Extract every line of text from the records below verbatim, leaving out the pictures.

Page images and extracted text
====

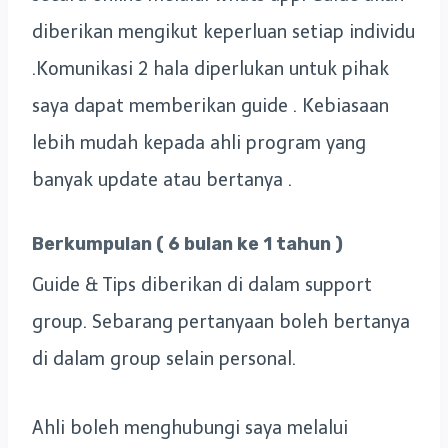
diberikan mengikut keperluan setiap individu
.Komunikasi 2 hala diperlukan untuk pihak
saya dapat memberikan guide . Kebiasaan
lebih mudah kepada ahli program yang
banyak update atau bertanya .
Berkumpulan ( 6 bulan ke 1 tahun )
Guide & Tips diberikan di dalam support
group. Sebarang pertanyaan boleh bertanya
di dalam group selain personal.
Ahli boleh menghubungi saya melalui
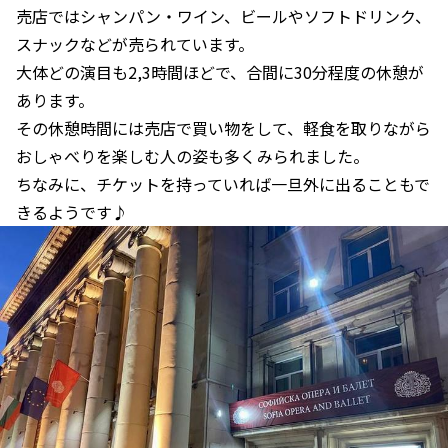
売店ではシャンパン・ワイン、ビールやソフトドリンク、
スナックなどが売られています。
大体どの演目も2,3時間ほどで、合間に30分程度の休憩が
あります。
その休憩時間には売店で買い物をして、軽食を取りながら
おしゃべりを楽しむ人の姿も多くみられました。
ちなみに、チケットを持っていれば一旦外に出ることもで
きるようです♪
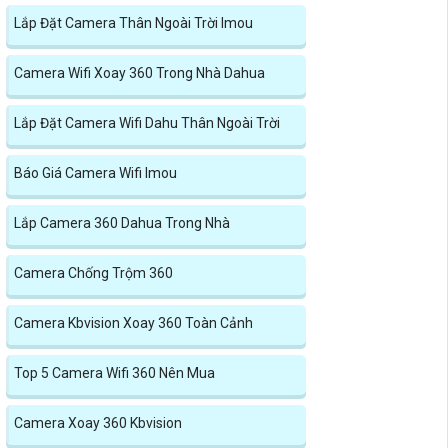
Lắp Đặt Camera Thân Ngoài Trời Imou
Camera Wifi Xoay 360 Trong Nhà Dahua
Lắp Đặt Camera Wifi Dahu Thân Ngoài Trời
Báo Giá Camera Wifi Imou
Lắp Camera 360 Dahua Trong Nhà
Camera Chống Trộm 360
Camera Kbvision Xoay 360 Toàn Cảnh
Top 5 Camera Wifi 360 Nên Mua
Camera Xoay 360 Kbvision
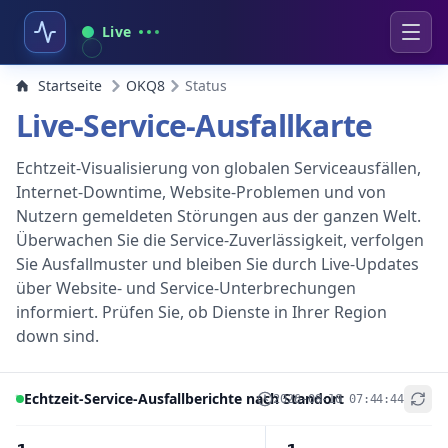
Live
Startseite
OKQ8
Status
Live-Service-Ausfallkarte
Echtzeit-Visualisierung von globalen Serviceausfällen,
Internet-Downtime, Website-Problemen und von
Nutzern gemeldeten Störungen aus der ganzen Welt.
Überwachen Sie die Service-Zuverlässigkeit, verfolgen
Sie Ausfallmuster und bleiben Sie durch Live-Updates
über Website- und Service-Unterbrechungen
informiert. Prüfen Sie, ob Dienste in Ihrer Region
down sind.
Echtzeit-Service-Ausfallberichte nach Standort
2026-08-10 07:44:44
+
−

====

Response area
diberikan mengikut keperluan setiap individu
.Komunikasi 2 hala diperlukan untuk pihak
saya dapat memberikan guide . Kebiasaan
lebih mudah kepada ahli program yang
banyak update atau bertanya .
Berkumpulan ( 6 bulan ke 1 tahun )
Guide & Tips diberikan di dalam support
group. Sebarang pertanyaan boleh bertanya
di dalam group selain personal.
Ahli boleh menghubungi saya melalui
売店ではシャンパン・ワイン、ビールやソフトドリンク、
スナックなどが売られています。
大体どの演目も2,3時間ほどで、合間に30分程度の休憩が
あります。
その休憩時間には売店で買い物をして、軽食を取りながら
おしゃべりを楽しむ人の姿も多くみられました。
ちなみに、チケットを持っていれば一旦外に出ることもで
きるようです♪
Lắp Đặt Camera Thân Ngoài Trời Imou
Camera Wifi Xoay 360 Trong Nhà Dahua
Lắp Đặt Camera Wifi Dahu Thân Ngoài Trời
Báo Giá Camera Wifi Imou
Lắp Camera 360 Dahua Trong Nhà
Camera Chống Trộm 360
Camera Kbvision Xoay 360 Toàn Cảnh
Top 5 Camera Wifi 360 Nên Mua
Camera Xoay 360 Kbvision
Live
Startseite
OKQ8
Status
Live-Service-Ausfallkarte
Echtzeit-Visualisierung von globalen Serviceausfällen,
Internet-Downtime, Website-Problemen und von
Nutzern gemeldeten Störungen aus der ganzen Welt.
Überwachen Sie die Service-Zuverlässigkeit, verfolgen
Sie Ausfallmuster und bleiben Sie durch Live-Updates
über Website- und Service-Unterbrechungen
informiert. Prüfen Sie, ob Dienste in Ihrer Region
down sind.
Echtzeit-Service-Ausfallberichte nach Standort
2026-08-10 07:44:44
+
−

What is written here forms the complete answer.